En efecto, Begoña Gómez comenzó a trabajar en el Instituto de Empresa (IE) en septiembre de 2018. En concreto, como directora del IE Africa Center, una entidad adscrita y dedicada al continente africano.

¿Qué es Campos Velázquez, nombre que Aldama mencionó? Se trata de un complejo de edificios situado en una exclusiva zona del barrio de Salamanca, en el centro de Madrid. Fue, por ejemplo, la antigua sede de la aerolínea Iberia.

Tal y como consta en la web de Sepides, ésta entidad pública es uno de sus inquilinos. También, la ya mencionada SEPI, matriz de la anterior, y el Instituto de Empresa.

Choclán también recordó que, como publicó EL ESPAÑOL, el PSOE nunca llegó a presentar la querella que, un año antes, en noviembre de 2024, anunció contra Aldama por su primera declaración en la Audiencia Nacional, que se produjo aquel mes.

En dicho interrogatorio, uno de sus primeros pasos en su proceso de colaboración con la Justicia, el empresario, por ejemplo, aseguró que pagó una comisión de 15.000 euros en efectivo a Santos Cerdán, el entonces secretario de Organización del PSOE.

Unos meses más tarde, este último pasaba a estar investigado judicialmente por el supuesto cobro de mordidas a cambio del amaño de contratos públicos.

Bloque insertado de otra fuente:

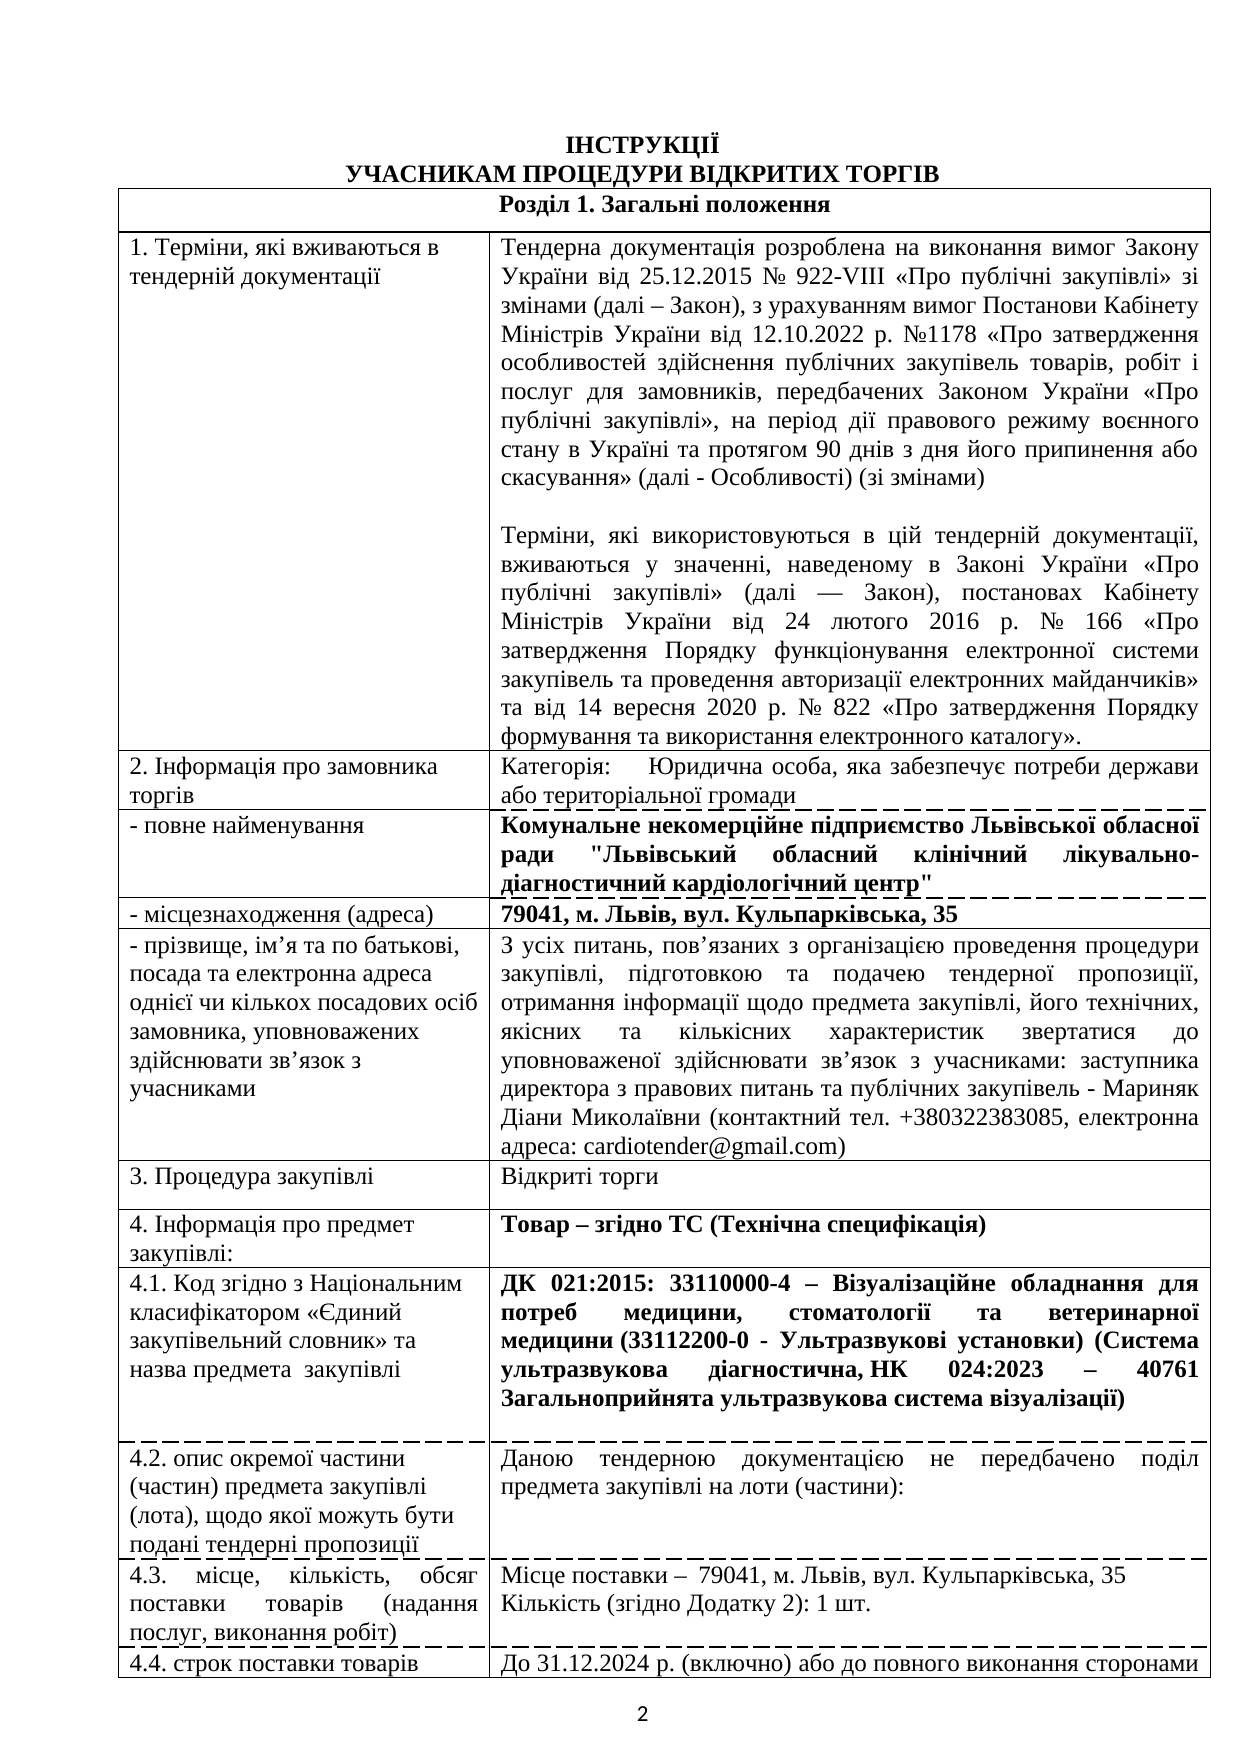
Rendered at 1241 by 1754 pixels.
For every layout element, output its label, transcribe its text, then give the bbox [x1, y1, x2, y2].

En aquella declaración en la Audiencia Nacional, Aldama también mencionó a Begoña Gómez. Lo hizo sólo una vez. Y fue para decir que la esposa de Sánchez estuvo presente, al igual que el empresario, en una reunión sobre un proyecto para la España vaciada. No le atribuyó delito alguno.

No obstante, en la demanda de conciliación que presentó el PSOE —como paso previo a tener la posibilidad de interponer una querella—, el partido consideraba que aquella confesión de Aldama atentaba, «de manera absolutamente grave», contra el honor de la mujer de Sánchez.

La querella anunciada, finalmente, no se presentó. El Partido Socialista la dejó morir.

Ha pasado ya más de un año, el plazo que la formación tenía para hacerlo. Así lo marca la ley en el caso de los delitos de injurias y calumnias.

Este miércoles, durante su declaración en el Supremo, Aldama también aseguró que el presidente del Gobierno y secretario general del PSOE, Pedro Sánchez, conocía una supuesta financiación ilegal de su partido a través de dinero pagado por ciertas constructoras.

En reacción a la declaración de Aldama, el PSOE tachó de «mentira tras mentira» sus palabras. Y, a través de un comunicado, el partido anunció que volvería a solicitar al Supremo poder «actuar frente a estas injurias».